DATA PROVIDED:
- - -

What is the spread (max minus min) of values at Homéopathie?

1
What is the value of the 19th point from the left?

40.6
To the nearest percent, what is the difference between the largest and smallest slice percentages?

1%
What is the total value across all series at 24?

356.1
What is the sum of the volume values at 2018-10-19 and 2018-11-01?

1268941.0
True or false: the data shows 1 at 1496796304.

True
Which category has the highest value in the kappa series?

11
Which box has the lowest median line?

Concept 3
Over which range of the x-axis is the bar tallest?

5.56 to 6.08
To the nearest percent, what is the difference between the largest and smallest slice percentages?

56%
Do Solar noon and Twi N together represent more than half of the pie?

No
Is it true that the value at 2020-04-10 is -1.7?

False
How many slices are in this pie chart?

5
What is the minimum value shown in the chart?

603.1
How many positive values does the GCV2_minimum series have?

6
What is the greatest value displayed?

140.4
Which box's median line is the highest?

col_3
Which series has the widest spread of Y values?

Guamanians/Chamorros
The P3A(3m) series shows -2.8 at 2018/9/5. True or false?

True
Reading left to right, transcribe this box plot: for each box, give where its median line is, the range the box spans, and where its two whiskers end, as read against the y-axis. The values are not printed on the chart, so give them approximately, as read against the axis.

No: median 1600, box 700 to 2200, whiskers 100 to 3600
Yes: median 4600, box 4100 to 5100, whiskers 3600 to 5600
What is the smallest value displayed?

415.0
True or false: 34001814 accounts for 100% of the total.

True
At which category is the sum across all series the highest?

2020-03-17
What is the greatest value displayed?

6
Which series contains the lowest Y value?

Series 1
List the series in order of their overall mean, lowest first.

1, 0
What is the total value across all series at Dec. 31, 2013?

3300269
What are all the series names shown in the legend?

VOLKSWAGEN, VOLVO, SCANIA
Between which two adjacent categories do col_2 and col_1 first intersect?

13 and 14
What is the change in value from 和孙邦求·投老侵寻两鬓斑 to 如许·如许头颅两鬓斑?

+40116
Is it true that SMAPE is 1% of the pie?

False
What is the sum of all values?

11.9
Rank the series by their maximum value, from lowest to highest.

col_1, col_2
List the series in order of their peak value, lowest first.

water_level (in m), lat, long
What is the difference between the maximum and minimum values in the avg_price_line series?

- - -

PROBLEM:
Print the stretch of the material above, from its start through the line containing "The P3A(3m) series", including that line. Copy each line word for word.

THE COMPLETED TASK:
What is the spread (max minus min) of values at Homéopathie?

1
What is the value of the 19th point from the left?

40.6
To the nearest percent, what is the difference between the largest and smallest slice percentages?

1%
What is the total value across all series at 24?

356.1
What is the sum of the volume values at 2018-10-19 and 2018-11-01?

1268941.0
True or false: the data shows 1 at 1496796304.

True
Which category has the highest value in the kappa series?

11
Which box has the lowest median line?

Concept 3
Over which range of the x-axis is the bar tallest?

5.56 to 6.08
To the nearest percent, what is the difference between the largest and smallest slice percentages?

56%
Do Solar noon and Twi N together represent more than half of the pie?

No
Is it true that the value at 2020-04-10 is -1.7?

False
How many slices are in this pie chart?

5
What is the minimum value shown in the chart?

603.1
How many positive values does the GCV2_minimum series have?

6
What is the greatest value displayed?

140.4
Which box's median line is the highest?

col_3
Which series has the widest spread of Y values?

Guamanians/Chamorros
The P3A(3m) series shows -2.8 at 2018/9/5. True or false?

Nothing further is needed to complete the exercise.